- [What to produce]
Reproduce the lines below verbatim. Pictures are to be omitted.

___ Provided records ___

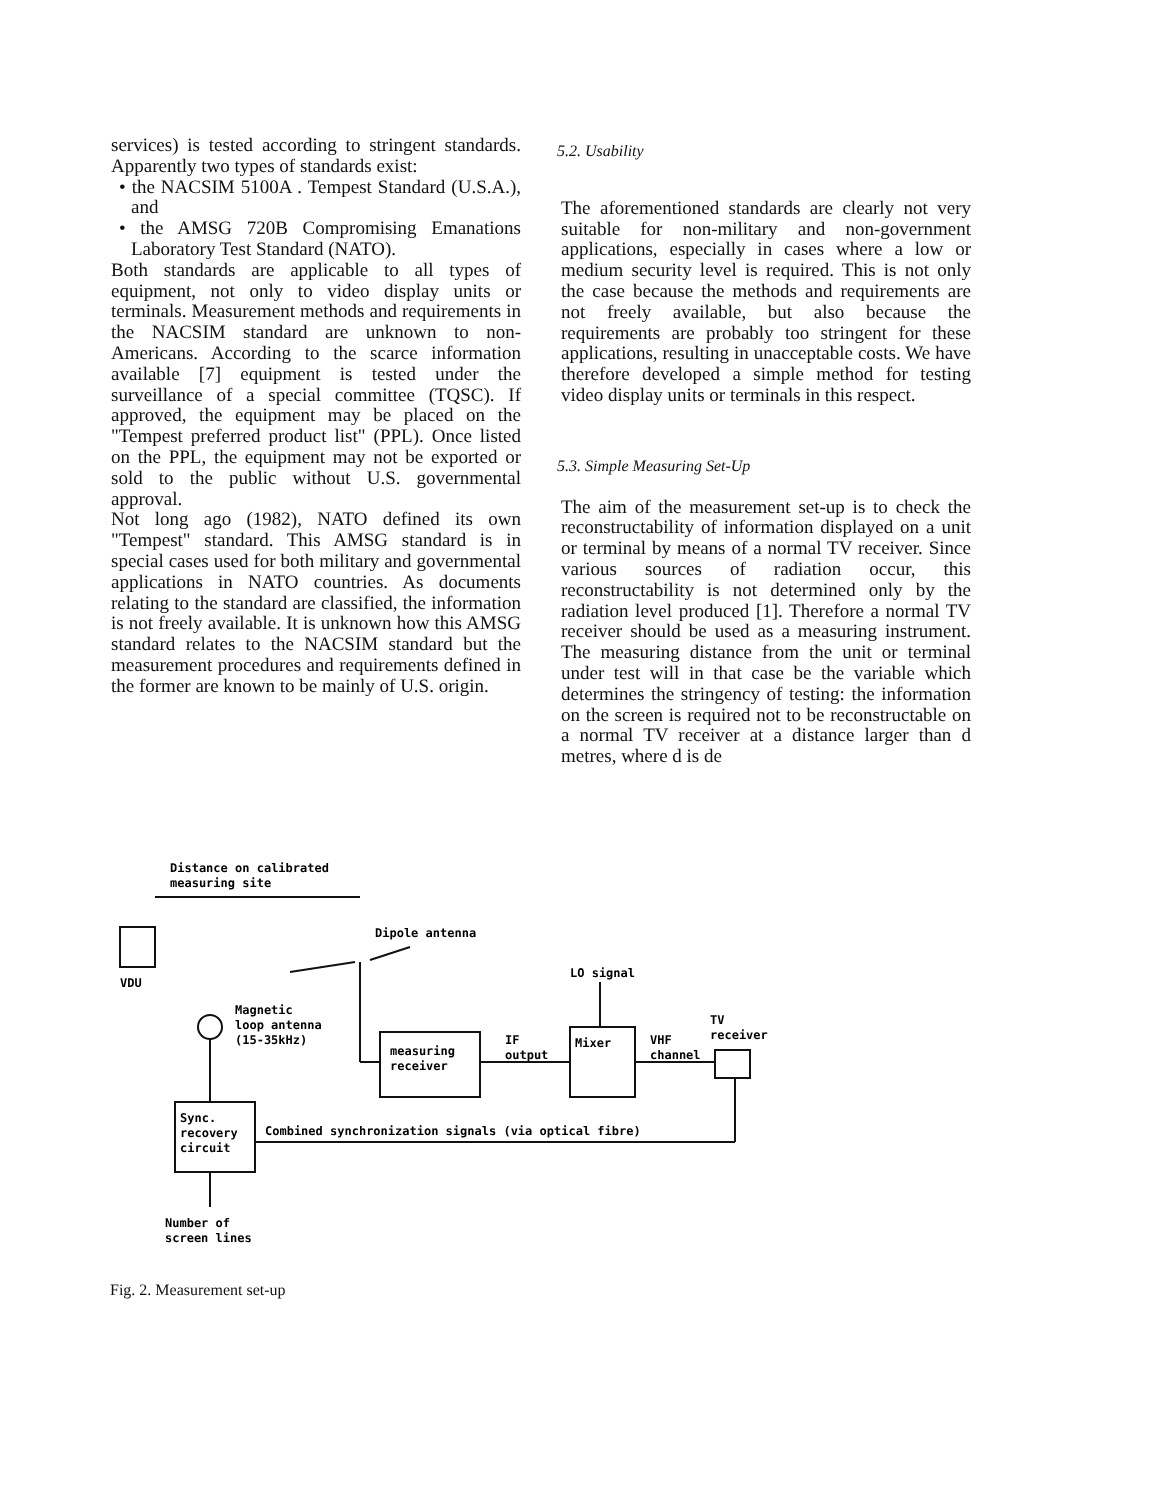services) is tested according to stringent standards. Apparently two types of standards exist:
• the NACSIM 5100A . Tempest Standard (U.S.A.), and
• the AMSG 720B Compromising Emanations Laboratory Test Standard (NATO).
Both standards are applicable to all types of equipment, not only to video display units or terminals. Measurement methods and requirements in the NACSIM standard are unknown to non-Americans. According to the scarce information available [7] equipment is tested under the surveillance of a special committee (TQSC). If approved, the equipment may be placed on the "Tempest preferred product list" (PPL). Once listed on the PPL, the equipment may not be exported or sold to the public without U.S. governmental approval.
Not long ago (1982), NATO defined its own "Tempest" standard. This AMSG standard is in special cases used for both military and governmental applications in NATO countries. As documents relating to the standard are classified, the information is not freely available. It is unknown how this AMSG standard relates to the NACSIM standard but the measurement procedures and requirements defined in the former are known to be mainly of U.S. origin.
5.2. Usability
The aforementioned standards are clearly not very suitable for non-military and non-government applications, especially in cases where a low or medium security level is required. This is not only the case because the methods and requirements are not freely available, but also because the requirements are probably too stringent for these applications, resulting in unacceptable costs. We have therefore developed a simple method for testing video display units or terminals in this respect.
5.3. Simple Measuring Set-Up
The aim of the measurement set-up is to check the reconstructability of information displayed on a unit or terminal by means of a normal TV receiver. Since various sources of radiation occur, this reconstructability is not determined only by the radiation level produced [1]. Therefore a normal TV receiver should be used as a measuring instrument. The measuring distance from the unit or terminal under test will in that case be the variable which determines the stringency of testing: the information on the screen is required not to be reconstructable on a normal TV receiver at a distance larger than d metres, where d is de
Distance on calibrated
measuring site
Dipole antenna
VDU
LO signal
Magnetic
loop antenna
(15-35kHz)
measuring
receiver
IF
output
Mixer
VHF
channel
TV
receiver
Sync.
recovery
circuit
Combined synchronization signals (via optical fibre)
Number of
screen lines
Fig. 2. Measurement set-up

___

- [Written answer]
services) is tested according to stringent standards. Apparently two types of standards exist:
• the NACSIM 5100A . Tempest Standard (U.S.A.), and
• the AMSG 720B Compromising Emanations Laboratory Test Standard (NATO).
Both standards are applicable to all types of equipment, not only to video display units or terminals. Measurement methods and requirements in the NACSIM standard are unknown to non-Americans. According to the scarce information available [7] equipment is tested under the surveillance of a special committee (TQSC). If approved, the equipment may be placed on the "Tempest preferred product list" (PPL). Once listed on the PPL, the equipment may not be exported or sold to the public without U.S. governmental approval.
Not long ago (1982), NATO defined its own "Tempest" standard. This AMSG standard is in special cases used for both military and governmental applications in NATO countries. As documents relating to the standard are classified, the information is not freely available. It is unknown how this AMSG standard relates to the NACSIM standard but the measurement procedures and requirements defined in the former are known to be mainly of U.S. origin.
5.2. Usability
The aforementioned standards are clearly not very suitable for non-military and non-government applications, especially in cases where a low or medium security level is required. This is not only the case because the methods and requirements are not freely available, but also because the requirements are probably too stringent for these applications, resulting in unacceptable costs. We have therefore developed a simple method for testing video display units or terminals in this respect.
5.3. Simple Measuring Set-Up
The aim of the measurement set-up is to check the reconstructability of information displayed on a unit or terminal by means of a normal TV receiver. Since various sources of radiation occur, this reconstructability is not determined only by the radiation level produced [1]. Therefore a normal TV receiver should be used as a measuring instrument. The measuring distance from the unit or terminal under test will in that case be the variable which determines the stringency of testing: the information on the screen is required not to be reconstructable on a normal TV receiver at a distance larger than d metres, where d is de
Distance on calibrated
measuring site
Dipole antenna
VDU
LO signal
Magnetic
loop antenna
(15-35kHz)
measuring
receiver
IF
output
Mixer
VHF
channel
TV
receiver
Sync.
recovery
circuit
Combined synchronization signals (via optical fibre)
Number of
screen lines
Fig. 2. Measurement set-up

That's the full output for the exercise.